[Dataset items]
====================

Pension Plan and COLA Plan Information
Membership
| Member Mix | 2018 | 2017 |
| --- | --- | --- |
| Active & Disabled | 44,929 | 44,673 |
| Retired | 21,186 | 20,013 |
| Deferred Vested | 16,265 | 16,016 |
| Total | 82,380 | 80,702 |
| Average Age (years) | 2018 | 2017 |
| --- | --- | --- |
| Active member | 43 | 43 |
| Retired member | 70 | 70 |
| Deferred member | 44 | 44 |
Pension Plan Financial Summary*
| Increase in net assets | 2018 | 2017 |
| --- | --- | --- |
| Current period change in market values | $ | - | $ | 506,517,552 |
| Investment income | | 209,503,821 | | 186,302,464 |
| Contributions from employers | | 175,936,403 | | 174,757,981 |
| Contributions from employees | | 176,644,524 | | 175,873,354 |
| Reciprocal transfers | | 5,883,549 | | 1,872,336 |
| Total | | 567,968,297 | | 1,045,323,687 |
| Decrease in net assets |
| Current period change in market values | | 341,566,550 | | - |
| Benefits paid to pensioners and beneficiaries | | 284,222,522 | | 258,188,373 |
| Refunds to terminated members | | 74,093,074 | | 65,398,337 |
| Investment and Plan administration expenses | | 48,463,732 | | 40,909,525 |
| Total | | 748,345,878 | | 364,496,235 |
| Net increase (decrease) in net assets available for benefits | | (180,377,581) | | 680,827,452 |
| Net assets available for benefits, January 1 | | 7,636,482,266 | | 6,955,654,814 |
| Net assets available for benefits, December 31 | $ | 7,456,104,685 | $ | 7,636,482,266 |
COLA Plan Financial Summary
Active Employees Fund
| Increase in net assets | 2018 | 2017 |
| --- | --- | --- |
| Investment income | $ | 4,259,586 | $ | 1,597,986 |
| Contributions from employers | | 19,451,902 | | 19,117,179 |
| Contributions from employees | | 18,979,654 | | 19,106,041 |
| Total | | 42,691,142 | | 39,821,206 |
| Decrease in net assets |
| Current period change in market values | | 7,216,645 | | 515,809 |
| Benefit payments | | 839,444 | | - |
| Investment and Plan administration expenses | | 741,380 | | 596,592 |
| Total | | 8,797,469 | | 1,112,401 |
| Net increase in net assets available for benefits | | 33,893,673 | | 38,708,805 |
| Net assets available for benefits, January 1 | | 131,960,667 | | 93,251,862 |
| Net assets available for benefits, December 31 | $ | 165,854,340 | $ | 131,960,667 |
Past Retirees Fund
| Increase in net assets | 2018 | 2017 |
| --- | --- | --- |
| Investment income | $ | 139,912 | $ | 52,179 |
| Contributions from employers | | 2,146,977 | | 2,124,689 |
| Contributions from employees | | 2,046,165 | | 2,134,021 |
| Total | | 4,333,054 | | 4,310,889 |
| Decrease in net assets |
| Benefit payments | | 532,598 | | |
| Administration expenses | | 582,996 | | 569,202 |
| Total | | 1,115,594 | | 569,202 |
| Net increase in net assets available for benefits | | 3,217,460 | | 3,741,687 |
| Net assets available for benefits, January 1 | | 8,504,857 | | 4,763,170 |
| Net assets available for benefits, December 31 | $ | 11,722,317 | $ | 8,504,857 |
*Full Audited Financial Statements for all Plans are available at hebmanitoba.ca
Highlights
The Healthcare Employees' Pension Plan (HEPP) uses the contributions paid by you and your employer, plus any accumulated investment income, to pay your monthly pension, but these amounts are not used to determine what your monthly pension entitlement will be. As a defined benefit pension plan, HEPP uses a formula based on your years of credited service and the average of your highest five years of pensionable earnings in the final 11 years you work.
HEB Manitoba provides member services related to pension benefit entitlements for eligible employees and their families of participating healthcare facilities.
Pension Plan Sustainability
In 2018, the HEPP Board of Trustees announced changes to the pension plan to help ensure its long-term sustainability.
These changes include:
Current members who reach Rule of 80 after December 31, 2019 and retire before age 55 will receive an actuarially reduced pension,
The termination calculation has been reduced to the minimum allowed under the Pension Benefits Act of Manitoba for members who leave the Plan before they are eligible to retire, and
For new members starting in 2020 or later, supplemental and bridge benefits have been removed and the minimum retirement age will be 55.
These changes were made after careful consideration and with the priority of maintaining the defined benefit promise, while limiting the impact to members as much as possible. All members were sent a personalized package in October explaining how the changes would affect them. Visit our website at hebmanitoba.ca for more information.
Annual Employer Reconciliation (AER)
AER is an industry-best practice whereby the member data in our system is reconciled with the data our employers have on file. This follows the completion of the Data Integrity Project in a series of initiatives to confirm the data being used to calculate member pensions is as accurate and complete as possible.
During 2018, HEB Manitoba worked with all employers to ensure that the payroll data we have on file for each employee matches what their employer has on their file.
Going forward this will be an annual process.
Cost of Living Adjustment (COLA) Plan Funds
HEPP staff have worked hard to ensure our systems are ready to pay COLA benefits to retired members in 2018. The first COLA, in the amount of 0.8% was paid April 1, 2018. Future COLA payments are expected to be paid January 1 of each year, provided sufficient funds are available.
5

====================

▶ [Activity]:
Return exactly the line that contains "Cost of Living Adjustment (COLA) Plan Funds" and every line after it, through the last line of the records.

▶ [Exercise solution]:
Cost of Living Adjustment (COLA) Plan Funds
HEPP staff have worked hard to ensure our systems are ready to pay COLA benefits to retired members in 2018. The first COLA, in the amount of 0.8% was paid April 1, 2018. Future COLA payments are expected to be paid January 1 of each year, provided sufficient funds are available.
5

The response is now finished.